Пир был столь обилен, чаши столь радостно звенели, что казалось ,все сидящие за столом позабыли вдруг свои невзгоды. Полгорода созвал князь Андрей. Кийот шел с Гостятой вдоль длинного дубового стола и с изумлением разглядывал княжью гридницу. Боголюбские и владимирские умельцы отделали ее как какое чудо. Стены расписали травами, цветами, а на потолке яркое голубое небо и солнце. Будто всю красоту поднебесную хотели вместить в палату. И кого только не было за столом: дружинники, бояре, монахи, скоморохи. И все хмельные, у всех развязались языки. Кийот невольно вслушивался в их застольные речи. Вот захмелевший гусляр с седой головой, к нему наклонился молодой дружинник.
– Смотри, наш князь с монахом говорит. Ты скажи мне, у князей в дружине по одному учат, на войны ходи, полон бери, у монахов же – не убий, не стяжай. Как по правде-то жить?
– Наверное, и у вас скоро возникнут ордена воинов и монахов,-тихо прошептал Кийот Гостяте.Тот покачал головой. Гусляр не ответил дружиннику, только проговорил :
– Дай-ка еще меду; хорош у князя мед.
– И тебе тоже неведомо, – дружинник наполнил чашу, – тогда хоть спой, гусляр.
– Головушка-то хмельная. Ну уж ладно.
Разгулялась по Руси непогодушка,
Пригибала к земле дубы могучие,
Взмутила реки-протоки,
Иссушила болота,
Выходили да в чисто поле три молодца,
Ты куда, говорит Илья Муромец,
А я ветер ловить, в болота запирать.
А ты куда, гой еси, добрый молодец,
А я в степь скачу, полон отполонять.
А ты куда, гой еси, третий молодец,
Я на Русь иду, бессчастных спасать,
Обиженным помогать.
Гусляр замолк.
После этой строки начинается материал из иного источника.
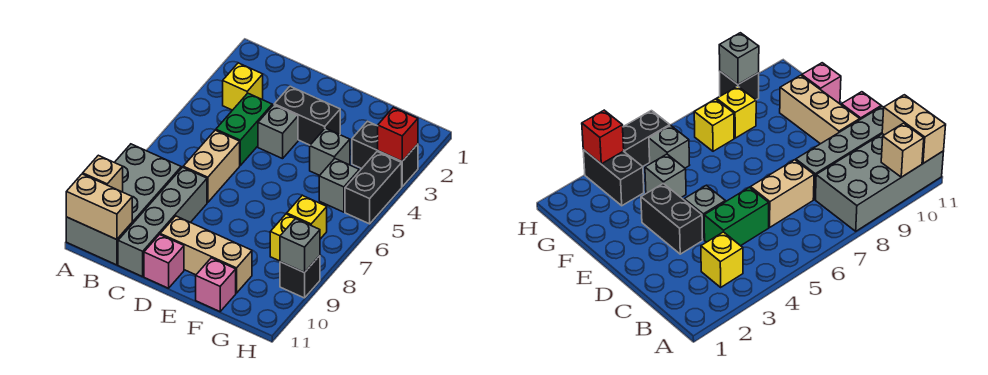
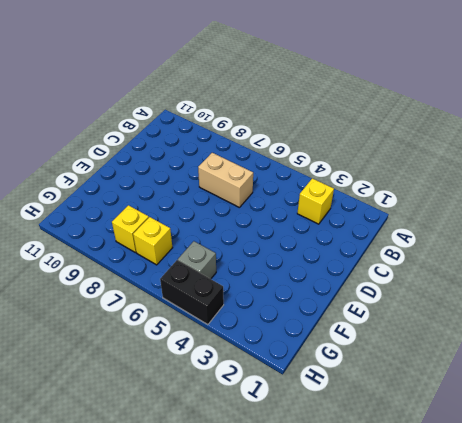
none -> grey brick A8:B11 level 1
none -> green brick C4:C5 level 1
none -> grey brick C8:C11 level 1

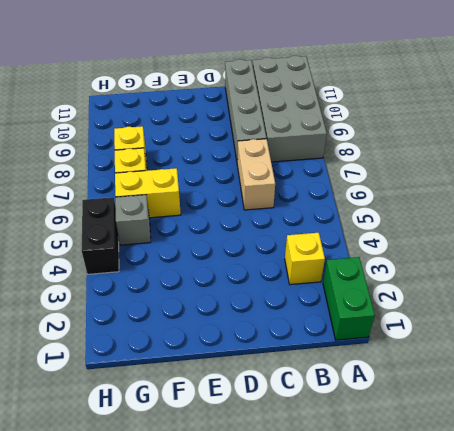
green brick A1:A2 level 1 -> green brick C4:C5 level 1
yellow brick F6:G6 level 1 -> none
none -> black brick D3:E3 level 1
none -> grey brick D4 level 1
none -> tan brick D10:F10 level 1

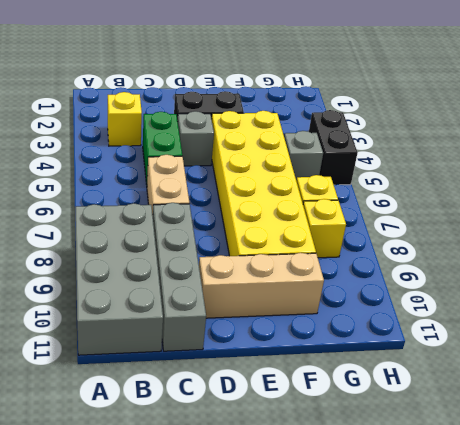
yellow brick E4:F9 level 1 -> grey brick F4 level 1
none -> pink brick D11 level 1
none -> pink brick F11 level 1
none -> black brick G3:H3 level 1

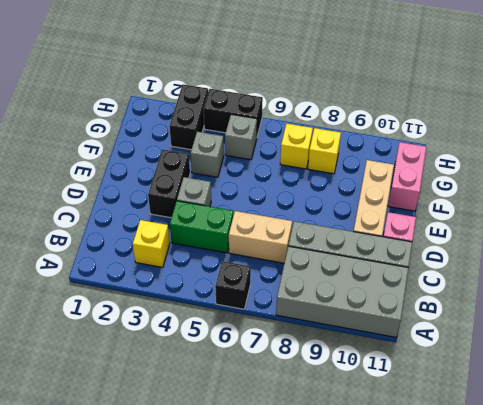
black brick A6 level 1 -> black brick H9 level 1
pink brick F11:G11 level 1 -> pink brick F11 level 1
none -> tan brick A10 level 2
none -> tan brick A11:B11 level 2
none -> red brick H3 level 2

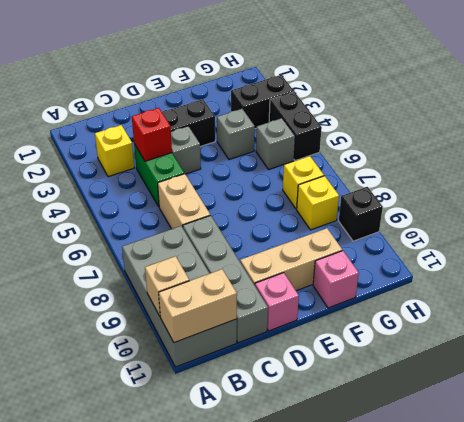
red brick C4 level 2 -> red brick H3 level 2
none -> grey brick H9 level 2

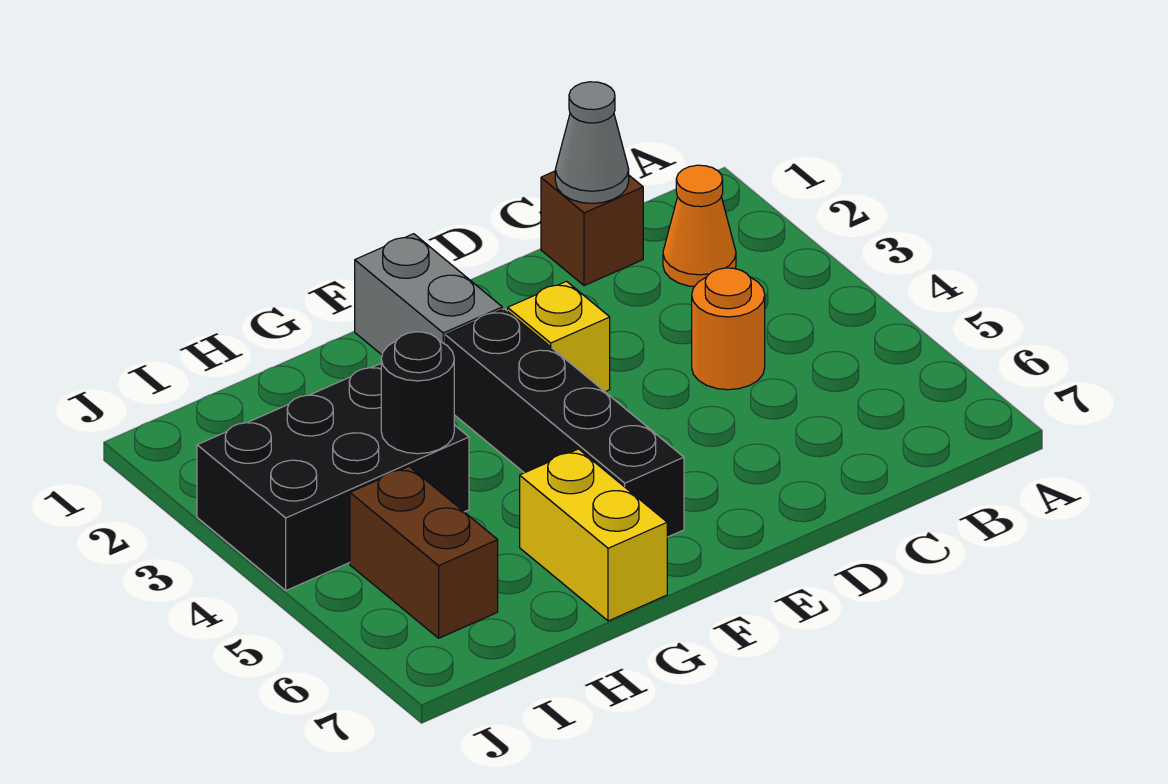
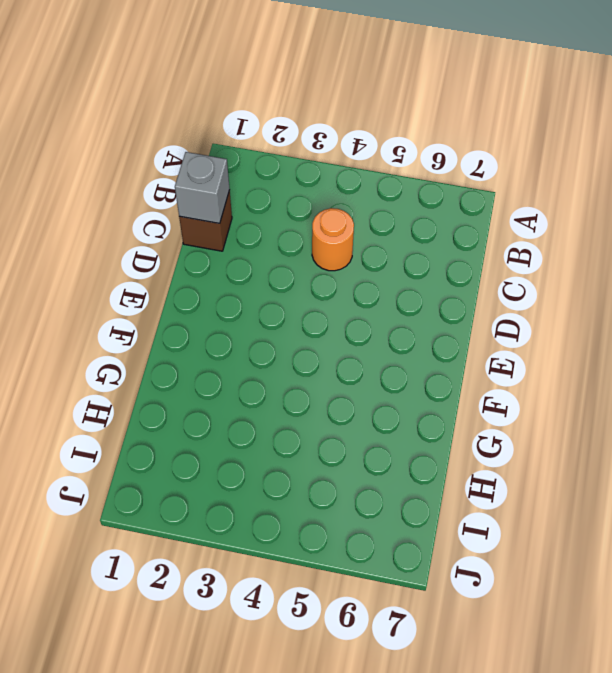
grey brick C1 level 2 -> grey cone C1 level 2
none -> orange cone B2 level 1
none -> yellow brick E3 level 1

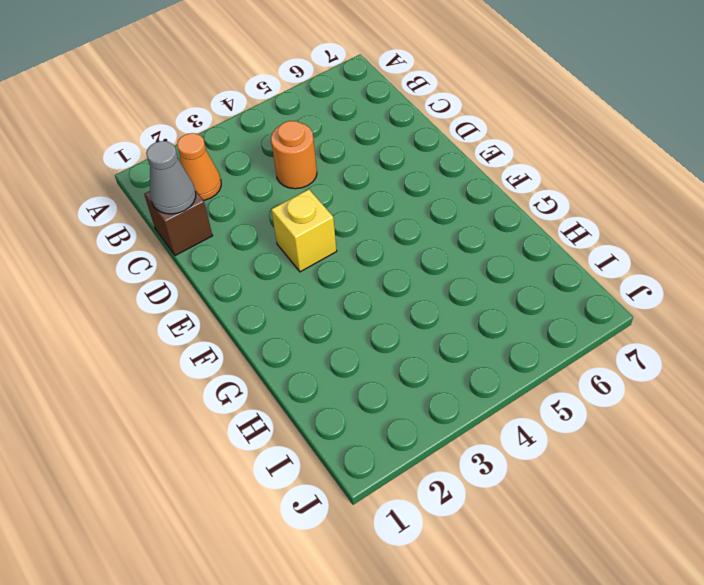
none -> grey brick F1:F2 level 1
none -> black brick F3:F6 level 1

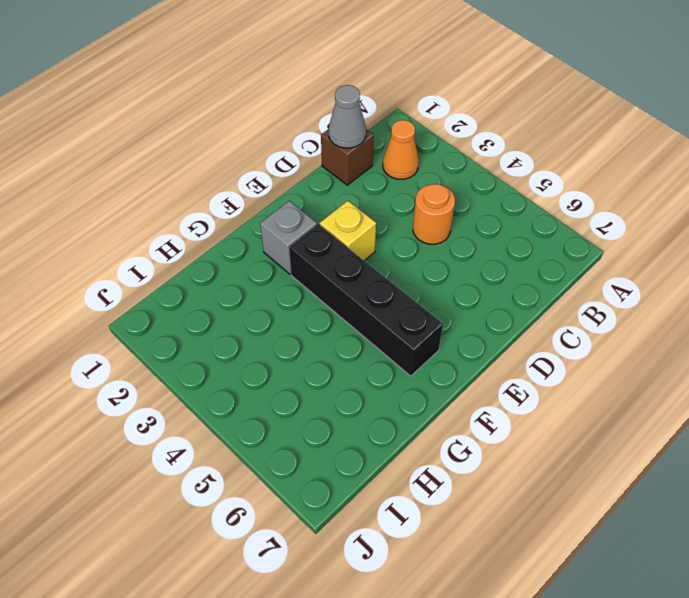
grey brick F2 level 1 -> grey brick F1:F2 level 1
none -> yellow brick G6:G7 level 1
none -> black brick H3:J4 level 1

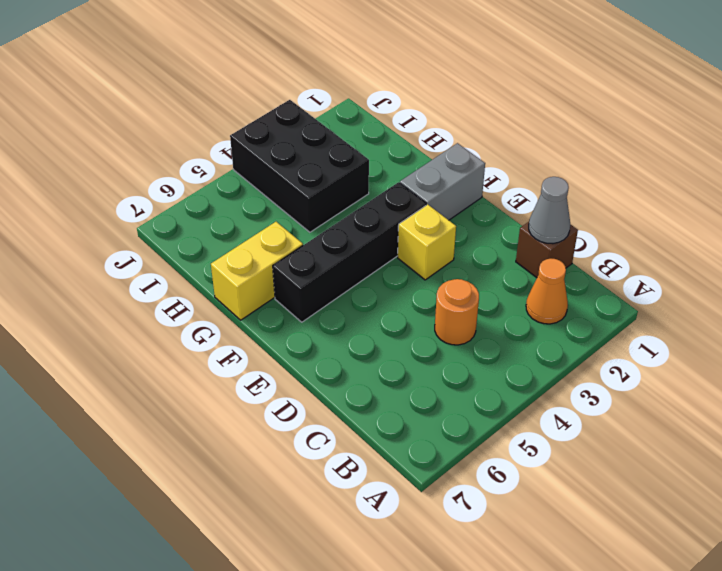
none -> brown brick I5:I6 level 1
none -> black round brick H4 level 2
Пока он пел, тихо стало в гриднице. Но потом снова послышался громкий смех. Кийот и Гостята, наконец, нашли, где сесть. Отсюда им хорошо было видно Андрея Боголюбского. Князь молчал, он был сосредоточен, будто его гложет какая-то мысль.
– Я хочу построить храм.
– Благое дело, князь, – Думец кивнул головой.
В городах твоих много умельцев, соберем золото, серебро, построим храм пышный, богатый на удивление.
– Но я хочу построить другой храм.
Он обернулся к монаху, сидящему рядом.
– Изяслава убили, мы победили… Ты понимаешь это?
– Такова жизнь, княже… Боль и радость вместе.
– Вот и я говорю княгине: «Ведь победа – радость великая.» А она мне: «Верни мне сына». Я ей: «В его честь храм построю». А она: «Что мне в твоем храме, он Изяслава не заменит.» Вот я и хочу построить храм, чтобы, – он не договорил, задумчиво посмотрел на пирующих. – Эй, братья и дружинники! – голос князя перекрыл шум. – Я хочу построить храм. Такой храм… – Князь мучительно нахмурился. – Как сказать, слов у меня нет.
– Добро, княже.
– Построй, княже, светлый храм. – У молодого дружинника засверкали глаза. – Как вешний ветер.
– Я бы хотел, – гусляр поднял голову от чаши, – чтобы был на Руси такой храм, с горем ли, с радостью придет к нему человек, на душе светло станет.
– Чтобы тянулся он к свету, княже, к свету.
Стоявший у стены человек с почерневшим, сумрачным лицом сделал шаг к столу.